= G. H. Mair =

British journalist and civil servant

George Herbert Mair CMG (8 May 1887 - 2 January 1926) was a British journalist and civil servant.

Mair was the son of a Royal Navy surgeon. He was educated at Aberdeen Grammar School, the University of Aberdeen, Christ Church, Oxford, and the Sorbonne. In 1909 he got a job as leader writer, drama critic and special correspondent on the Manchester Guardian, and was appointed political correspondent and literary editor in London in 1911. He became assistant editor of the Daily Chronicle in 1914.

In 1914 he was adopted as Prospective Parliamentary Candidate by Glasgow Central Liberal Party to contest the Unionist seat at the general election anticipated for 1914/15.
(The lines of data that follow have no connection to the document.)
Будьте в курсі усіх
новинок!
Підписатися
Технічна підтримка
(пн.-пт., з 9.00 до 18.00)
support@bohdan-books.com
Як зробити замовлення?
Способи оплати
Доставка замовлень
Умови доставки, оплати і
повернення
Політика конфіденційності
On the outbreak of the First World War, Mair attempted to join the armed forces, but was decreed medically unfit and instead joined the Foreign Office, becoming head of the Department of Information. When the Ministry of Information was formed in 1918, he became Assistant Secretary. He attended the Versailles Conference as Director of the Press Section of the British Delegation, and for this work he was appointed Companion of the Order of St Michael and St George (CMG) in the 1920 New Year Honours.

He was appointed assistant director of the League of Nations Secretariat in Geneva, and then returned to London as head of the League of Nations office in that city. He later returned to journalism as drama critic for the Evening Standard.

Mair married the Irish actress Maire O'Neill (1885-1952) in 1911. He died in 1926 at the age of 39.